Senaryosunu ve yönetmenliğini Cüneyt Arkın’ın üstlendiği bu yapım, Arkın’ın kariyerinde bir dinlenme noktası gibi. Uzun yıllar mücadele filmleriyle izleyici karşısına çıkan Arkın, bu filmde eşi tarafından terk edilen bir babanın oğlu ile hayatta kalma mücadelesini anlatır.

gülün bittiği yer

Listedeki diğer filmler gibi YouTube’da yayınlanan versiyonu yok bu filmin. 12 Eylül dönemindeki trajik olayları ve etkilerini anlatan yapımın, yayınlandıktan sonra bir süre boyunca Türkiye’de yayınlanması, dağıtılması yasaklanmıştı. 

cüneyt arkın

Sinema tarihinin en jenerik karakterlerinden olan James Bond, bugüne kadar pek çok aktör tarafından canlandırıldı. Üstelik bu aktörler sadece ABD’li ya da İngiliz değillerdi. Yapımcılar ilk James Bond filminin başarısının ardından yeni bir yüz arayışına girer ve dönemin parlayan yıldızı Cüneyt Arkın için İstanbul’a gelirler. Ancak kendisi bu teklifi reddeder. Yerine seçilen Roger Moore, 7 film boyunca Bond karakterine hayat verir. Arkın o günleri ve teklifi neden reddettiğini şöyle anlatıyor: 

“Efsane falan değil, gerçekten reddettim... Adamlar buraya kadar geldiler ama ben sıcak bakmadım.
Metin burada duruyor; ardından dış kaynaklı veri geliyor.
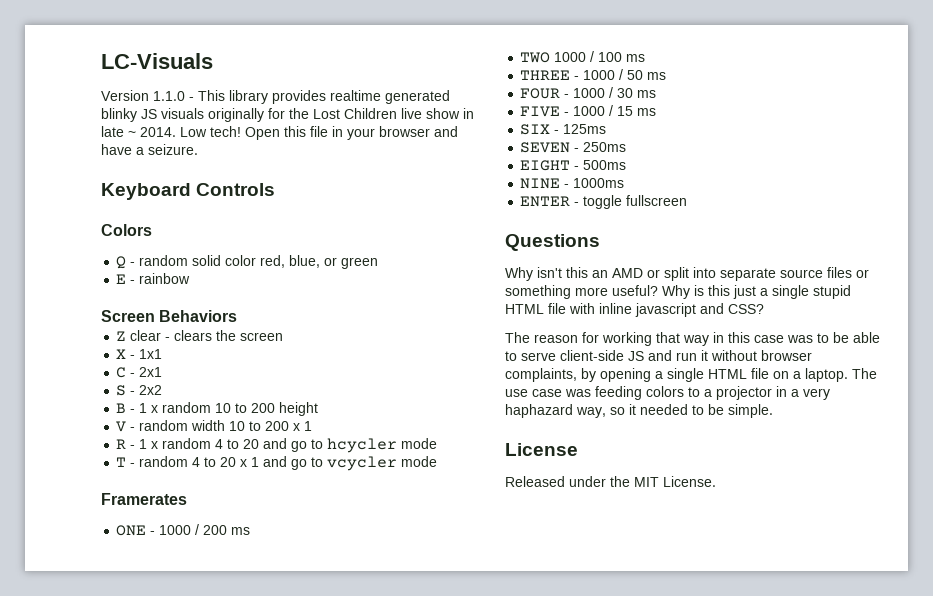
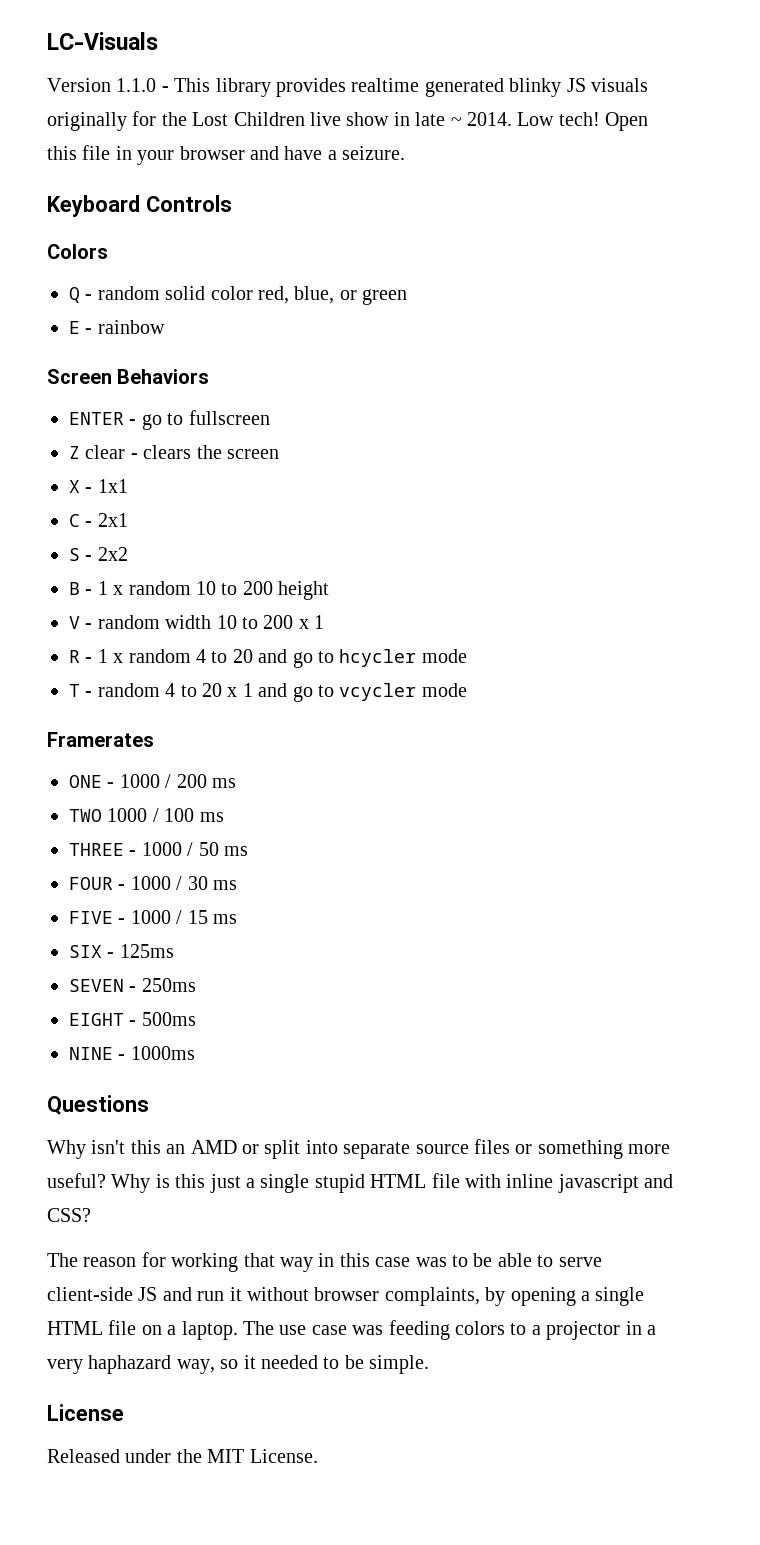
(238, 316) none -> [69,410,270,430] // ENTER - go to fullscreen
[520,195,688,209] // ENTER - toggle fullscreen -> (195, 1053) none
Benim yerime de Roger Moore’u James Bond yaptılar. Hollywood’da özel hayat falan kalmıyor. Ne istediğin gibi gezebiliyorsun ne de dostlarla bir-iki laf edebiliyorsun. Burada da özel hayatım yoktu ama milletimin içindeydim en azından. Kendi çöplüğümde ötüyordum. Yıllar sonra bir davette Ömer Şerif’le karşılaştık. ‘Her şeyim var ama vatanım yok’ dedi bana. O dolarları kazanabilmek için vatansız olacaksın arkadaş. Bu da bana uymaz."